Again, it’s another reason I hesitate to simply hop the first flight come October 8th. I could sign up for a healthcare plan with some of my savings, but wouldn’t it become superfluous if I found a job with a good company? I’m insured here, and will continue to be so until I pass through immigration (maybe even then – not sure about airport laws concerning insurance). The US stance on opposing socialized medicine – fear of government control of healthcare – isn’t entirely without its merits, but overall, the same reaction that Wes Putnam’s family had to their boy’s plight: shortsighted. The gap between the rich and poor will widen as more people without means struggle to pay medical expenses out of pocket, and those in middle (myself included) will think of ourselves as immortal until some accident brings us back to reality.

That reality is: everyone should have health insurance. No exceptions. If we don’t have a system in place that makes that possible, then the system needs to change.
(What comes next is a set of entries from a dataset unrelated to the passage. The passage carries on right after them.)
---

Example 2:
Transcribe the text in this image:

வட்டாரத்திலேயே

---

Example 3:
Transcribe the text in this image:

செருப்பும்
2 Responses to Foreign Concepts

  1. Andrea on June 29, 2011 at 12:57 pm

    I have heard similar stories about people going far into debt because of a freak health problem or accident in the US. And I also get similar responses as that of your student when discussing health care with non-Americans.

  2. Sarah on June 29, 2011 at 4:47 pm

    Even though I am Canadian, as another English teacher here in Korea, it is really scary to think about the safety and health concerns of foreigners once (if ever) they return home.

    On the plus side, this article has totally given me a topic for my free-talking adult class tonight!